Usuellement, le temps de décantation utilisé est de deux heures. Pour une utilisation en situation de crise, avec une contrainte de temps importante (analyse en moins de 8 h minéralisation incluse), il peut être intéressant de réduire la durée de cette étape. Ainsi, nous avons voulu déterminer le temps minimum de décantation. Sur 1 L d’urine et après la minéralisation par voie humide, les phosphates d’alcalino-terreux ont été précipités et le surnageant prélevé régulièrement entre 5 min et 2 h. Compte tenu de la teneur en sel et en matière organique du surnageant, il était nécessaire de l’analyser en dilution 20 par ICP-MS pour limiter les effets de matrice. Ainsi, la concentration en américium a été multipliée par 10 lors de cette expérience, afin de faciliter la mesure. Les résultats obtenus sont représentés Figure 44.

Figure 44 : Signaux des actinides dans le surnageant en fonction du temps de décantation

On constate qu’après seulement 10 minutes, les actinides ont disparu du surnageant. 99 % de l’uranium et 96 % du plutonium et de l’américium sont ainsi co-précipités ou entraînés. Expérimentalement, pour faciliter la récupération du précipité il est nécessaire d’attendre 15 min. Cela permet de réduire significativement la durée de décantation du précipité d’alcalino-terreux contenant les actinides de 2 h à 15 min.

Les protocoles de minéralisation classiques nécessitent de récupérer ce précipité sur un filtre dit « sans cendre » puis de le calciner au four à moufle. Bien qu’efficace, cette calcination peut prendre jusqu’à 14 heures.

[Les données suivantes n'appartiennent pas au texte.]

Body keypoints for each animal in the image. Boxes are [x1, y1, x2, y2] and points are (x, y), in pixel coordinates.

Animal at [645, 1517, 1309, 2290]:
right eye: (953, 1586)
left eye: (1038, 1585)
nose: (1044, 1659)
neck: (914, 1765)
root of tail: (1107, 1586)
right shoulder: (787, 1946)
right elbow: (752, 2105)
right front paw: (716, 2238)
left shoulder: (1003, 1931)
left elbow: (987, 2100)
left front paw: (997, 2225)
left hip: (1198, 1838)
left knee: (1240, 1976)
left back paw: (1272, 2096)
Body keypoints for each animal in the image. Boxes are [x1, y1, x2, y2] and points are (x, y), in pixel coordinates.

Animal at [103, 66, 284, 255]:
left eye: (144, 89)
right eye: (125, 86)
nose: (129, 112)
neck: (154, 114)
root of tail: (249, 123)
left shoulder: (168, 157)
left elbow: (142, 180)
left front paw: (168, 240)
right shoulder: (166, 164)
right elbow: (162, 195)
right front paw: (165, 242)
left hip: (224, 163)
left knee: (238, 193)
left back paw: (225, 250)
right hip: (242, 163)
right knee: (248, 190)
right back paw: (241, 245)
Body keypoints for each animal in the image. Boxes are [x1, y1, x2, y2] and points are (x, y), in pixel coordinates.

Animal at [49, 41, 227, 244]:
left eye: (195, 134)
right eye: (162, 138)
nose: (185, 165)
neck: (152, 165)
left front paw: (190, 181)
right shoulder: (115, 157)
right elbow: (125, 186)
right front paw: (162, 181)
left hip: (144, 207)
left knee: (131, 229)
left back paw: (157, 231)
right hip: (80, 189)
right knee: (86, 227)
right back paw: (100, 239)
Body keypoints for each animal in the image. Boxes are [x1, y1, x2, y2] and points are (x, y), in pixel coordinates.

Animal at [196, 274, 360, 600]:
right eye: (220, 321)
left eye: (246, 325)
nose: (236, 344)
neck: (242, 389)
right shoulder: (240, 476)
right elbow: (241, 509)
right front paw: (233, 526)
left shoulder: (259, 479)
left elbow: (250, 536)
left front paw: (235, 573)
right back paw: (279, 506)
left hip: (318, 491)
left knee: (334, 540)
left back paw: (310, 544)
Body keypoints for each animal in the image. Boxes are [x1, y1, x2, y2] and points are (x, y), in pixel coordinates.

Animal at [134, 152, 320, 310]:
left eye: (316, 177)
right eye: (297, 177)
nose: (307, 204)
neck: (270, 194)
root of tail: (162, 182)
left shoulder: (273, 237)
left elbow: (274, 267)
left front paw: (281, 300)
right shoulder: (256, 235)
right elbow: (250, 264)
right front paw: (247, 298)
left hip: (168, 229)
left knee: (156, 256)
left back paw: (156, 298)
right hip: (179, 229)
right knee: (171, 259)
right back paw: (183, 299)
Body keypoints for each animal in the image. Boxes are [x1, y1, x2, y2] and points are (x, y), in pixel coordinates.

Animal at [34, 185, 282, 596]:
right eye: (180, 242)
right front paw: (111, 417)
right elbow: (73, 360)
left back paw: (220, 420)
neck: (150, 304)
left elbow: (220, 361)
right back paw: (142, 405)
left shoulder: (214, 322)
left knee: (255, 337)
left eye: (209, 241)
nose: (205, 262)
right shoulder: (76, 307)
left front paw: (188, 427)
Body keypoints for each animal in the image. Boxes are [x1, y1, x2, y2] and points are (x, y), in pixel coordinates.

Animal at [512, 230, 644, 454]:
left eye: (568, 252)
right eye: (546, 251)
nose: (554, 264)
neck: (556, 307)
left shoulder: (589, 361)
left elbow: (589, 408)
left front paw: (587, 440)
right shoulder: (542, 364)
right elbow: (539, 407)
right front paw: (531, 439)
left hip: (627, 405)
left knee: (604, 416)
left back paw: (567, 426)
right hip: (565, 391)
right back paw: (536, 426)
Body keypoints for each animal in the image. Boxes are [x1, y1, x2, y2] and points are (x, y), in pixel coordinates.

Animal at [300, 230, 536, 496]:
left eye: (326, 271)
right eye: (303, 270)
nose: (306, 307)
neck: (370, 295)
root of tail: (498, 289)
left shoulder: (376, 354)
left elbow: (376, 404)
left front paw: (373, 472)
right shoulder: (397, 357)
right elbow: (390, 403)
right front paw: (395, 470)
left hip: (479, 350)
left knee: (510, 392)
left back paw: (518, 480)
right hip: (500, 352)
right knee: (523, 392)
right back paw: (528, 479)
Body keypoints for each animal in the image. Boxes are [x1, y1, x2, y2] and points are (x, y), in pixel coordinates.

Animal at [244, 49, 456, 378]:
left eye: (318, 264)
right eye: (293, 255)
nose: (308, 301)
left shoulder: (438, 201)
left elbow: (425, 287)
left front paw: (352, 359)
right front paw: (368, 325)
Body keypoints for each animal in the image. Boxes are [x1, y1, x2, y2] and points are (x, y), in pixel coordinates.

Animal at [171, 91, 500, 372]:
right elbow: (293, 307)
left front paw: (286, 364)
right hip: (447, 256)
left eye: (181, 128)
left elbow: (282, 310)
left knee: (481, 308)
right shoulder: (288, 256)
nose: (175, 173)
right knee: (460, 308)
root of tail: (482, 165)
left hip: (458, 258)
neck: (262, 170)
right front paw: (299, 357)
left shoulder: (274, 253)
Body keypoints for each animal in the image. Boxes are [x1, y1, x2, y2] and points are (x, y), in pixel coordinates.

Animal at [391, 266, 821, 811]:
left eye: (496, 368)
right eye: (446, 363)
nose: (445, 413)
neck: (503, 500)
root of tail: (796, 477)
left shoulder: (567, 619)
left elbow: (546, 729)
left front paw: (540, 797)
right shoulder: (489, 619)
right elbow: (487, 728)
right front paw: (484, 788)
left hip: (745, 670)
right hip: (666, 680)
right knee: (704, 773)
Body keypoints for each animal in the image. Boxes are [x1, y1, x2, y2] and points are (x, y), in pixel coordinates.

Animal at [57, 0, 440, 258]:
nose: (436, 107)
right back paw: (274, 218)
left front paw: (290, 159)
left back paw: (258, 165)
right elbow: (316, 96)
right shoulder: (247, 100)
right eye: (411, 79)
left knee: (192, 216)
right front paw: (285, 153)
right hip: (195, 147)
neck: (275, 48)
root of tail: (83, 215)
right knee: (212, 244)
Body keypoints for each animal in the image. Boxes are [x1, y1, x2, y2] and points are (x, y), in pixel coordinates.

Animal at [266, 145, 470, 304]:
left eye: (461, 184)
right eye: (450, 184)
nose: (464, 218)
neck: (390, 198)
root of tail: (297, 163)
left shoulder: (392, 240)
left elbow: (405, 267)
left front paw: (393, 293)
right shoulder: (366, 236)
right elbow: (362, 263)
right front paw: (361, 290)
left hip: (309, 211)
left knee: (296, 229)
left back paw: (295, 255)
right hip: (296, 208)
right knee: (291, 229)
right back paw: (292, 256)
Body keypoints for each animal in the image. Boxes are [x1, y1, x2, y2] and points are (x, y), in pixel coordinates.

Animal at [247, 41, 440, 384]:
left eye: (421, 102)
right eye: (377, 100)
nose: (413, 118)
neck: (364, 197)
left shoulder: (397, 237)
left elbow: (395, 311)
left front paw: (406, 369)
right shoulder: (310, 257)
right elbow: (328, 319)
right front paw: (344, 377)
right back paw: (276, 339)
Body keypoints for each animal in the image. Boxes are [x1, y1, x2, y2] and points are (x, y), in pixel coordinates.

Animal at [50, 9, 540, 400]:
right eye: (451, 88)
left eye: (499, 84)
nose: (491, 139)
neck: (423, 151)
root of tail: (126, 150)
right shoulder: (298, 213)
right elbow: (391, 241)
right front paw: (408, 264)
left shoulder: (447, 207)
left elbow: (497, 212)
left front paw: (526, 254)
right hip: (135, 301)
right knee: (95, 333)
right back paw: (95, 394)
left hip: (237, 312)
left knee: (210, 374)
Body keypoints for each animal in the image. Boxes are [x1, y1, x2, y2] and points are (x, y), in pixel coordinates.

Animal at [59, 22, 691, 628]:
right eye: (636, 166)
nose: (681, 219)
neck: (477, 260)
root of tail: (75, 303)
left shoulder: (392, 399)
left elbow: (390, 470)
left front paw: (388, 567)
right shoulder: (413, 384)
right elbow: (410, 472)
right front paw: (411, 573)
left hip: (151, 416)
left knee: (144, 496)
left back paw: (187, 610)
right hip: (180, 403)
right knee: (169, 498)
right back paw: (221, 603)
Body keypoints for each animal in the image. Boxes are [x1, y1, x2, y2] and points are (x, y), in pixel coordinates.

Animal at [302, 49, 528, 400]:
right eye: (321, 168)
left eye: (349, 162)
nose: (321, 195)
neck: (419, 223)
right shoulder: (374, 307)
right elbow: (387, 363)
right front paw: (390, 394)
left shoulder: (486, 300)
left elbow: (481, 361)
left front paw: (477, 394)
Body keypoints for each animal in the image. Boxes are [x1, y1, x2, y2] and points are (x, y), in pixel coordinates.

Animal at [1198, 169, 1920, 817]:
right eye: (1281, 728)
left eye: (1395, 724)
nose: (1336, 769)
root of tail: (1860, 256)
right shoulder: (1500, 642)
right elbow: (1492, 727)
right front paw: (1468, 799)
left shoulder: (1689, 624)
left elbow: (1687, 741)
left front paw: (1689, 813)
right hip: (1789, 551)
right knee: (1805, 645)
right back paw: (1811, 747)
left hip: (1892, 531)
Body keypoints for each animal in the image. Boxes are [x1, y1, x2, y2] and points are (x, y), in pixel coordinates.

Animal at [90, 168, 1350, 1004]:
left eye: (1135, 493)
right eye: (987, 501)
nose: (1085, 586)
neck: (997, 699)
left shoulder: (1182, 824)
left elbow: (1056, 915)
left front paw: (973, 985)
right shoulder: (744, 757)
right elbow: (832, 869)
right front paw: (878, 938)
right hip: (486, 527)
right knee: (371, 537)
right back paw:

Cette durée n’est pas adaptée à une analyse en situation de crise pour laquelle il serait nécessaire de rendre un résultat d’analyse en moins de 8 heures, minéralisation incluse. C’est pourquoi, nous avons mis au point une étape de minéralisation du précipité au four à micro-ondes.

III.2. REPRISE DU PRECIPITE ET MINERALISATION AU FOUR A MICRO-ONDES (ETAPES 3

ET 4)

III.2.1. Protocoles

Pour reprendre le précipité, le surnageant est aspiré, puis le précipité et le surnageant sont centrifugés à 4000 tr.min-1 pendant 16 min. Seul le précipité est conservé.

L’objectif de la reprise du précipité est de détruire la matière organique qui aurait pu être entraînée lors de la co-précipitation.

Le protocole utilisé consiste à reprendre le précipité avec 30 mL de HNO3 67 % et 5 mL de H2O2 30%. La digestion au four à micro-ondes est réalisée à 200 °C pendant 30 min après une montée en température de 10 min. Le temps de refroidissement est d’environ 1 h 30 pour atteindre une température pour laquelle les réacteurs peuvent être ouverts en toute sécurité.